| Exercise brief |
Could you reproduce every one of the items below word for word, leaving out the pictures?
Start of Block
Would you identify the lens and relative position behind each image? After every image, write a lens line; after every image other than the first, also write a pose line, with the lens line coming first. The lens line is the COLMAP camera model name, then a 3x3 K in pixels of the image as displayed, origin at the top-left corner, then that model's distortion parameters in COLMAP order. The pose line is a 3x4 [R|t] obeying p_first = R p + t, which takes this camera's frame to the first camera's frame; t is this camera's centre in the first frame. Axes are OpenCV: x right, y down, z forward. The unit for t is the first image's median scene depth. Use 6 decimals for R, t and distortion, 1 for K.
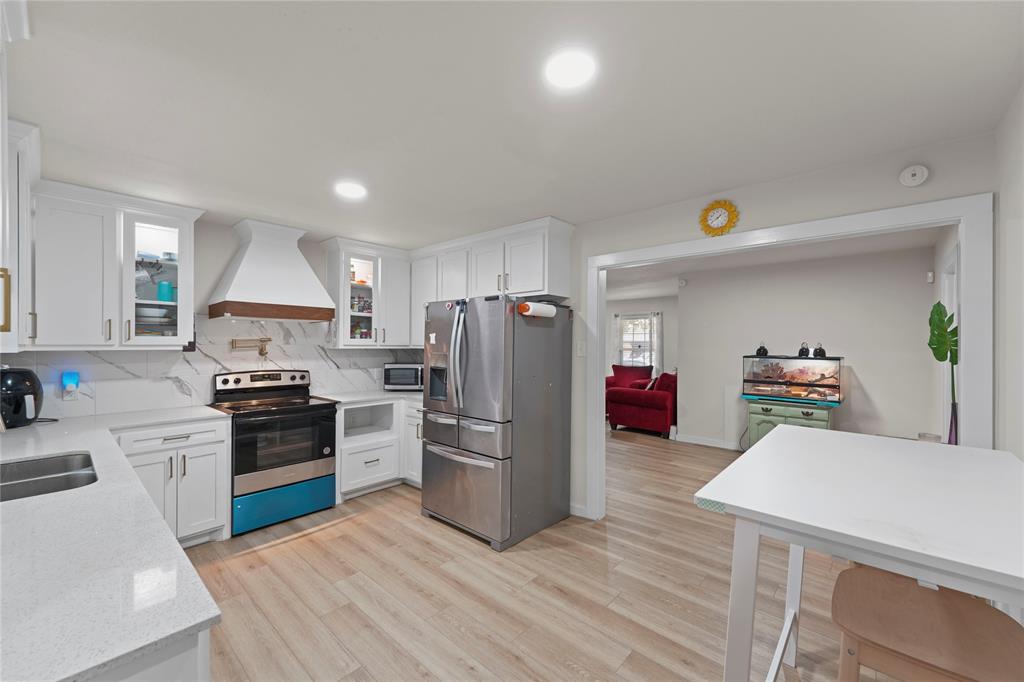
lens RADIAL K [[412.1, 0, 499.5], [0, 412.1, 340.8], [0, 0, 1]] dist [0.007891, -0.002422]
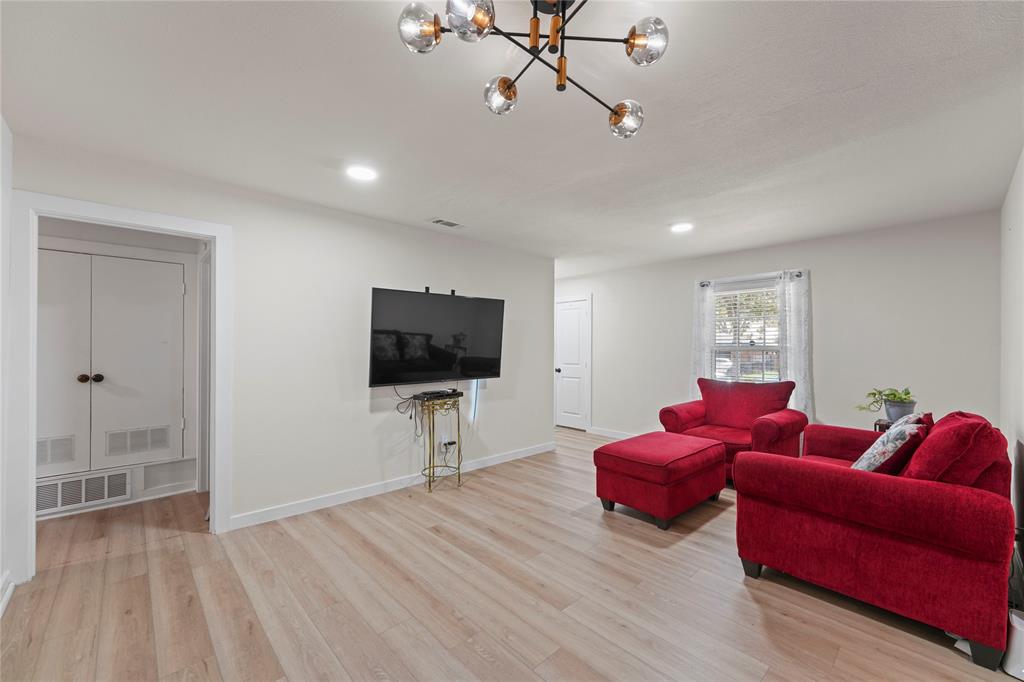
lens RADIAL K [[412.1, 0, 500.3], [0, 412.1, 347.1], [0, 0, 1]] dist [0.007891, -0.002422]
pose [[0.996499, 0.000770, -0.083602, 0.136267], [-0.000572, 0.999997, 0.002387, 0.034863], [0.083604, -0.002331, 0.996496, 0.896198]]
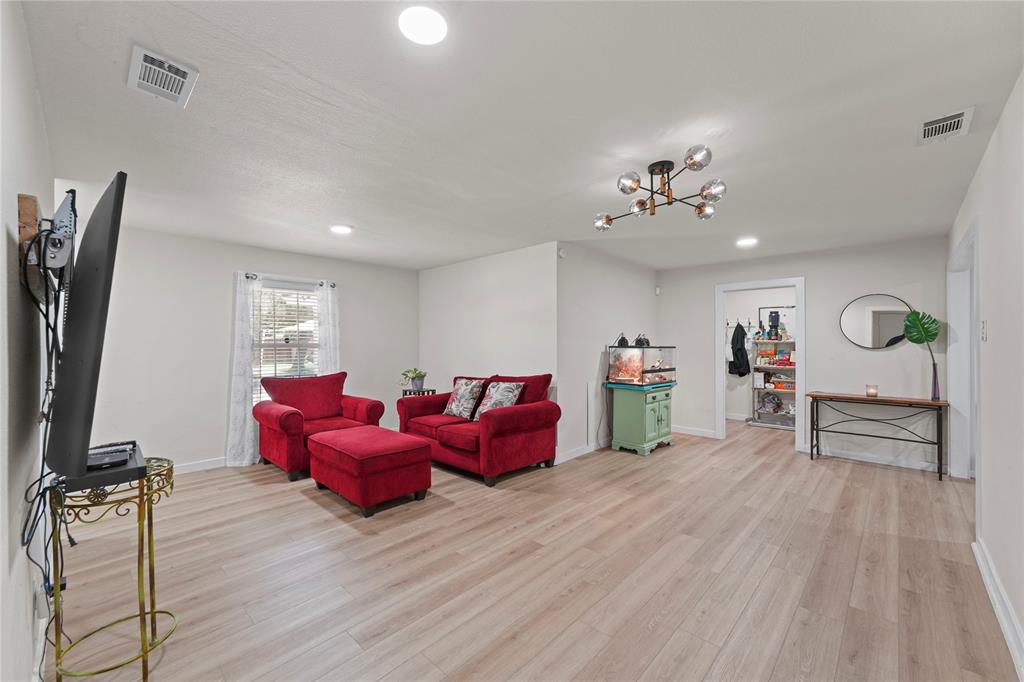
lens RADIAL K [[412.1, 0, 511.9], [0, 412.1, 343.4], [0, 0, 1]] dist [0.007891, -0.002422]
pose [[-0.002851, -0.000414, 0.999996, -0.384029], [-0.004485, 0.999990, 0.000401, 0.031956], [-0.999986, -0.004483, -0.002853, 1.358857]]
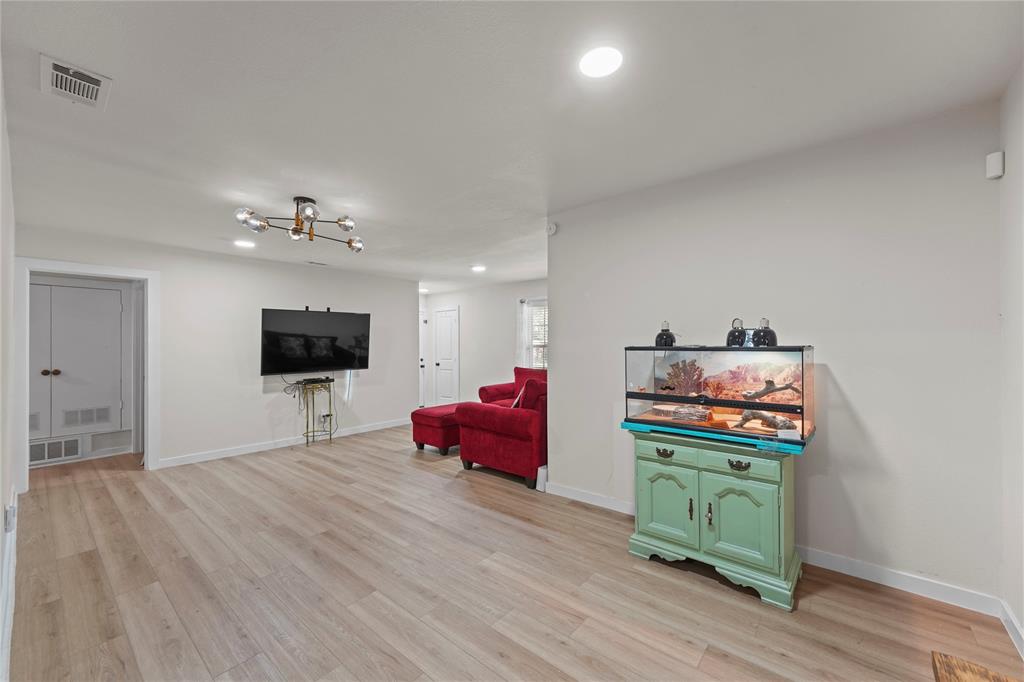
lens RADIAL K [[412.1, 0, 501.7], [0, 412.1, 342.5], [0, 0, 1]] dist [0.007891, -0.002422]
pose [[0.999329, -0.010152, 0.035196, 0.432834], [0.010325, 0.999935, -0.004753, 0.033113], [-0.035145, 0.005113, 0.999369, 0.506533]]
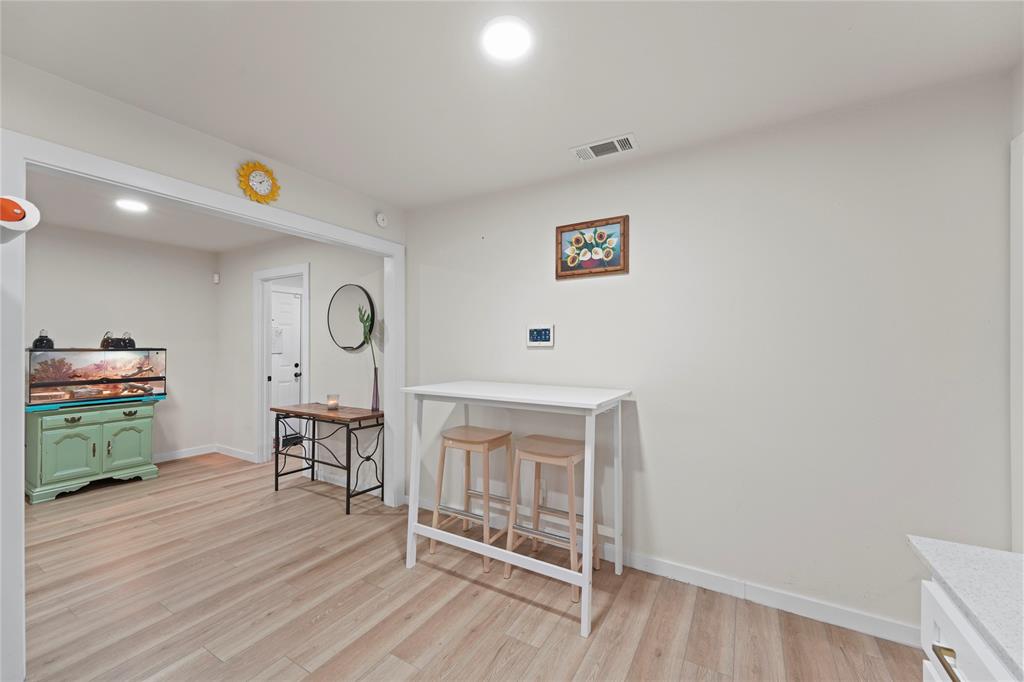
End of Block
| Completed exercise |
Would you identify the lens and relative position behind each image? After every image, write a lens line; after every image other than the first, also write a pose line, with the lens line coming first. The lens line is the COLMAP camera model name, then a 3x3 K in pixels of the image as displayed, origin at the top-left corner, then that model's distortion parameters in COLMAP order. The pose line is a 3x4 [R|t] obeying p_first = R p + t, which takes this camera's frame to the first camera's frame; t is this camera's centre in the first frame. Axes are OpenCV: x right, y down, z forward. The unit for t is the first image's median scene depth. Use 6 decimals for R, t and distortion, 1 for K.
lens RADIAL K [[412.1, 0, 499.5], [0, 412.1, 340.8], [0, 0, 1]] dist [0.007891, -0.002422]
lens RADIAL K [[412.1, 0, 500.3], [0, 412.1, 347.1], [0, 0, 1]] dist [0.007891, -0.002422]
pose [[0.996499, 0.000770, -0.083602, 0.136267], [-0.000572, 0.999997, 0.002387, 0.034863], [0.083604, -0.002331, 0.996496, 0.896198]]
lens RADIAL K [[412.1, 0, 511.9], [0, 412.1, 343.4], [0, 0, 1]] dist [0.007891, -0.002422]
pose [[-0.002851, -0.000414, 0.999996, -0.384029], [-0.004485, 0.999990, 0.000401, 0.031956], [-0.999986, -0.004483, -0.002853, 1.358857]]
lens RADIAL K [[412.1, 0, 501.7], [0, 412.1, 342.5], [0, 0, 1]] dist [0.007891, -0.002422]
pose [[0.999329, -0.010152, 0.035196, 0.432834], [0.010325, 0.999935, -0.004753, 0.033113], [-0.035145, 0.005113, 0.999369, 0.506533]]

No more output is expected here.